NASA’s New Moon rocket took off on its test flight with three dummies on board early Wednesday, bringing the United States closer to putting astronauts back on the lunar surface for the first time in 50 years.
If all goes well during the three-week flight, the rocket will propel an empty crew capsule into a wide orbit around the moon, before the capsule returns to Earth with a splash in the Pacific in December.
After years of delays and billions in cost overruns, the Space Launch System (SLS) rocket thundered into the sky, lifting from Kennedy Space Center with 4 million kg of thrust and reaching 160 km/h in a matter of seconds.
“I’m telling you, we’ve never seen a tail of flame like this,” said NASA Administrator Bill Nelson, who followed the launch with a group of astronauts.
“There was a group there that would love to be on that rocket and I have to say, from what we saw tonight, it’s an A-plus,” he said.
The Orion capsule was placed on top of the rocket and, less than two hours into the flight, it left Earth’s orbit for the Moon.
“For the Artemis generation, this is for you,” launch manager Charlie Blackwell-Thompson said shortly before liftoff, referring to the people who weren’t alive for the Apollo program, which ended last year. 50 years
He later told his team, “You have earned your place in history.”
The launch marked the beginning of NASA’s Artemis lunar exploration program, named after Apollo’s mythological twin sister.
The space agency aims to send four astronauts around the Moon on the next flyby in 2024 and land humans there as early as 2025.

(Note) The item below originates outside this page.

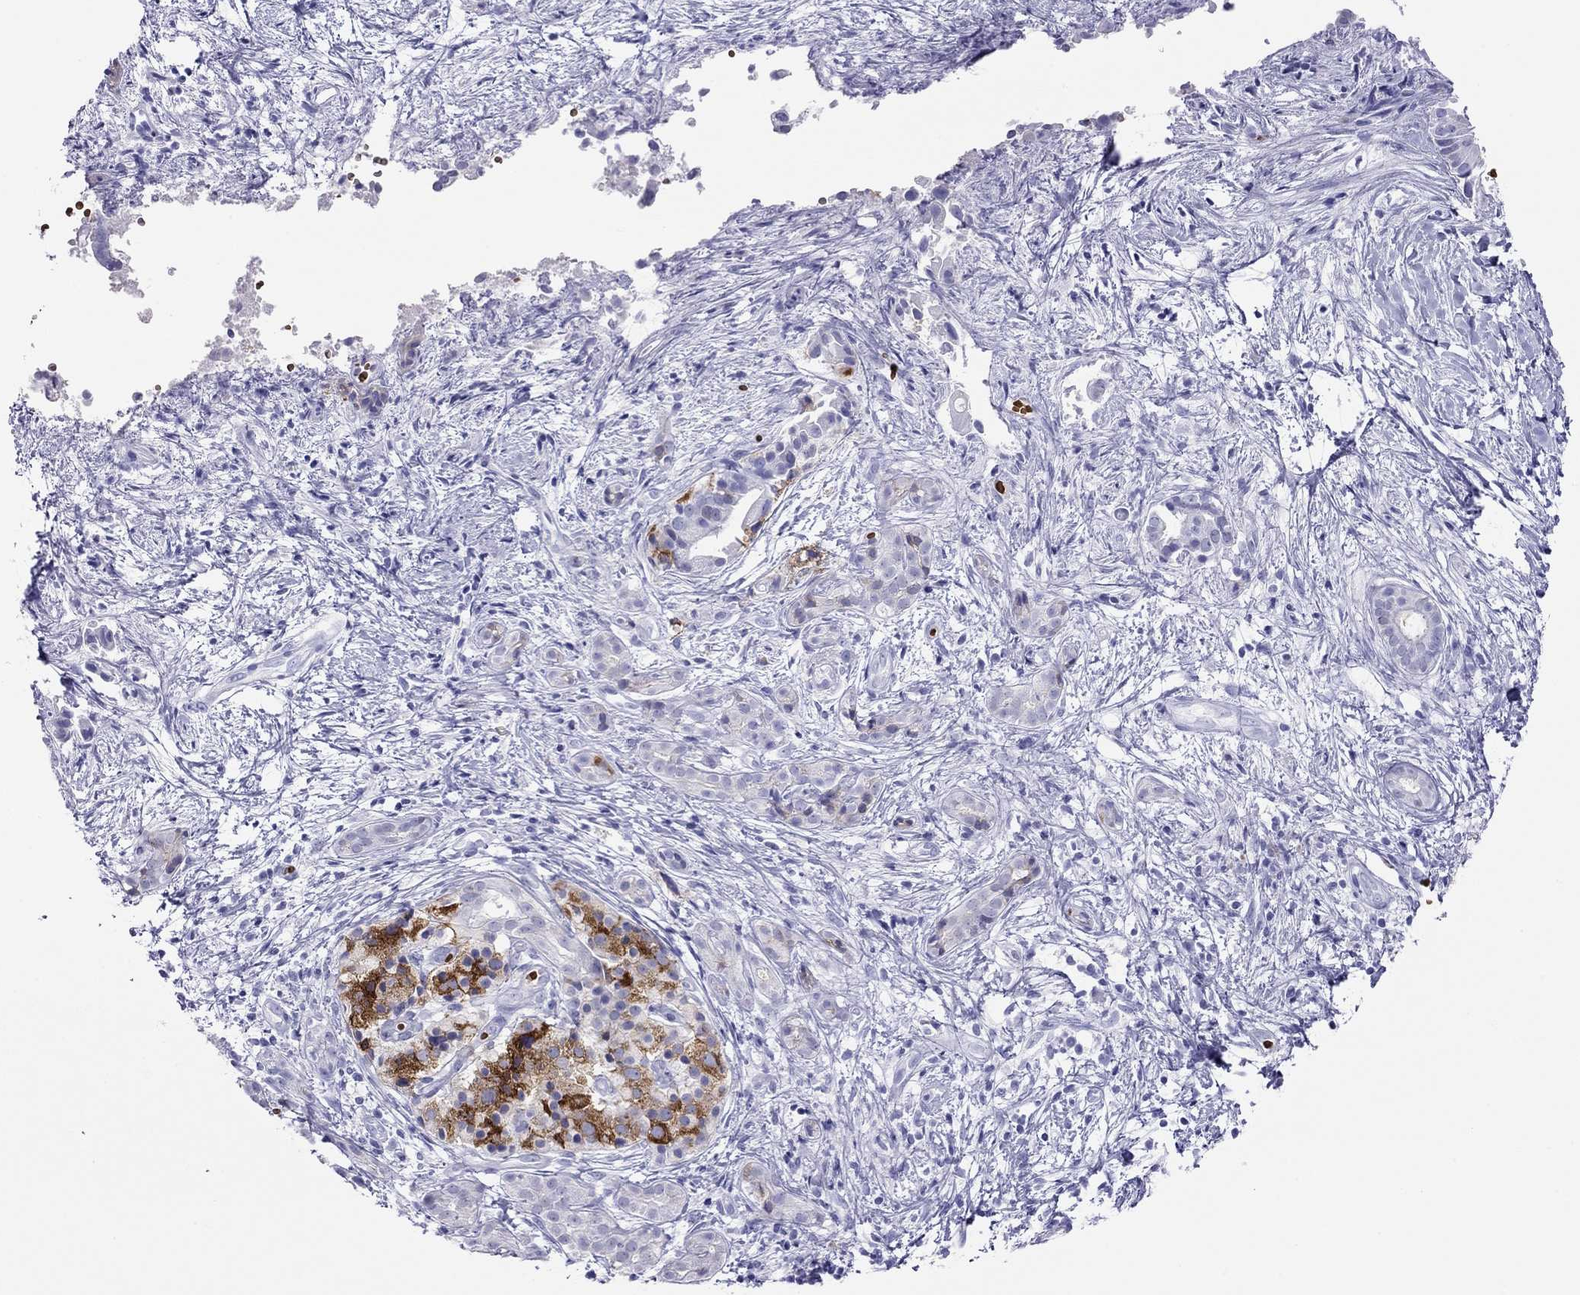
{"staining": {"intensity": "negative", "quantity": "none", "location": "none"}, "tissue": "pancreatic cancer", "cell_type": "Tumor cells", "image_type": "cancer", "snomed": [{"axis": "morphology", "description": "Adenocarcinoma, NOS"}, {"axis": "topography", "description": "Pancreas"}], "caption": "Tumor cells show no significant protein expression in pancreatic cancer.", "gene": "PTPRN", "patient": {"sex": "male", "age": 61}}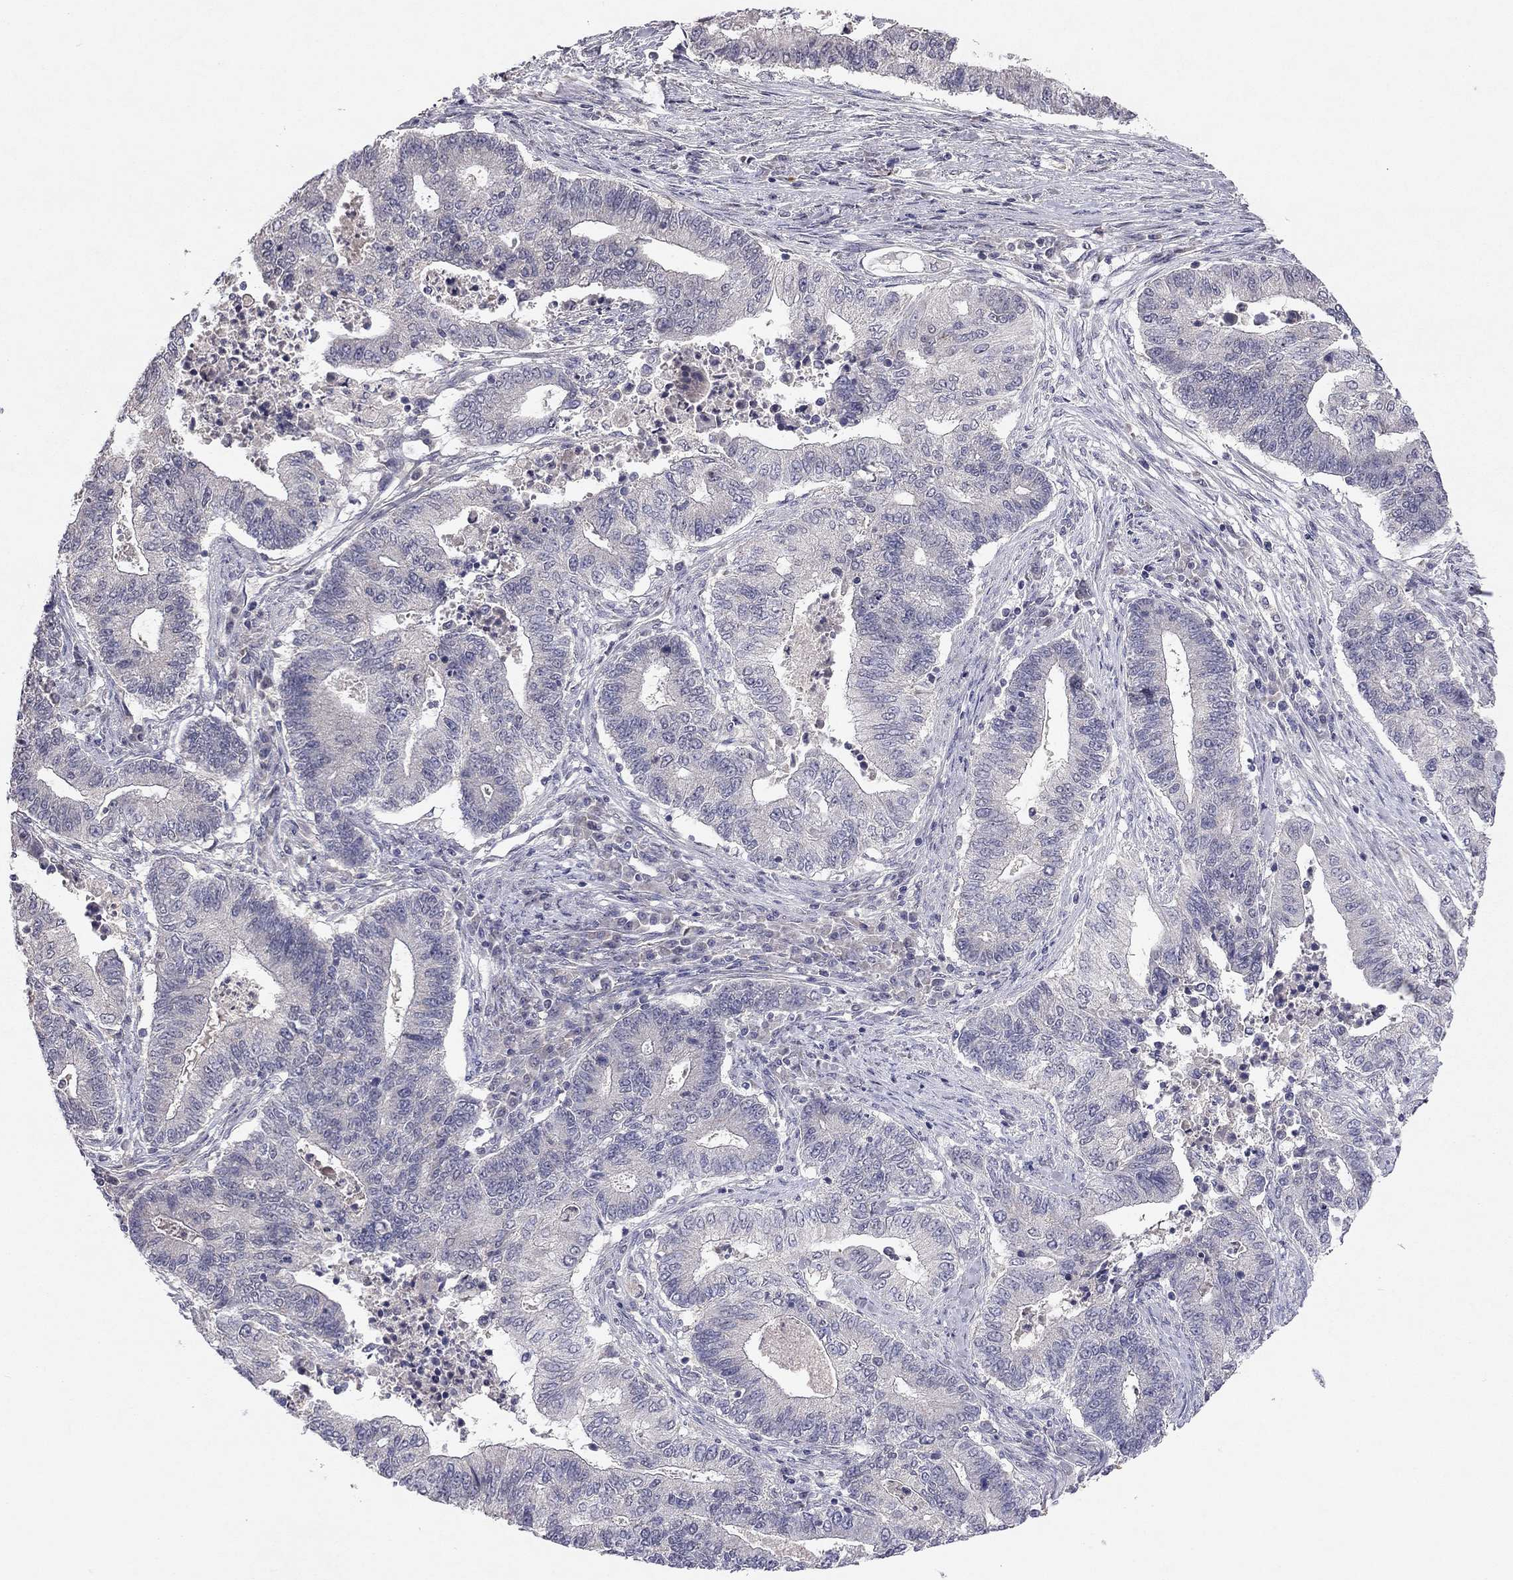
{"staining": {"intensity": "negative", "quantity": "none", "location": "none"}, "tissue": "endometrial cancer", "cell_type": "Tumor cells", "image_type": "cancer", "snomed": [{"axis": "morphology", "description": "Adenocarcinoma, NOS"}, {"axis": "topography", "description": "Uterus"}, {"axis": "topography", "description": "Endometrium"}], "caption": "Endometrial cancer was stained to show a protein in brown. There is no significant staining in tumor cells.", "gene": "ESR2", "patient": {"sex": "female", "age": 54}}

Rising after months of delays
The launch follows nearly three months of troublesome fuel leaks that kept the rocket bouncing between its hangar and pad.
A series of hydrogen fuel leaks plagued launch attempts in the summer as well as countdown tests.
A new leak erupted in a new location during Tuesday night’s refueling, but an emergency crew managed to tighten the faulty bearing valve.
Then a US Space Force radar station went down, leading to another scramble, this time to replace an ethernet switch.
The 98-meter SLS is the most powerful rocket ever built by NASA, with more thrust than the Space Shuttle or the mighty Saturn V that took men to the Moon.
Orion should reach the Moon on Monday, more than 370,000 km from Earth. After reaching within 130 km of the Moon, the capsule will enter a distant orbit that extends about 64,000 km beyond.
Artemis mission manager Mike Sarafin said the rocket is working mostly as it should.
He said there were some minor issues that he called “funny,” but Sarafin and other officials emphasized that all systems were “working.”
Orion Program Director Howard Hu said NASA would continue to test Artemis’ engines and other functions, especially in the conditions of space.
In a press conference after the launch, Nelson said, “This is just the test flight, and we’re stressing it and testing it in a way that we wouldn’t with a human crew. But that’s the purpose, do it. as safe as possible, as reliable as possible, for when our astronauts crawl aboard and go back to the Moon.”
Test flight dummies in orbit for 25 days
The $4.1 billion (€3.9 billion) test flight is scheduled to last 25 days, roughly the same as when the crews will be on board.
The space agency intends to push the spacecraft to its limits and uncover any problems before the astronauts get stuck.
The dummies – NASA calls them moonequins – are equipped with sensors to measure things like vibration, acceleration and cosmic radiation.
“There is a fair amount of risk with this particular initial flight test,” Sarafin said.
The rocket was supposed to have made its dry run in 2017. Government watchdogs estimate that NASA will have spent $93 billion (€90 billion) on the project by 2025.
Ultimately, NASA hopes to establish a base on the Moon and send astronauts to Mars in the late 2030s or early 2040s.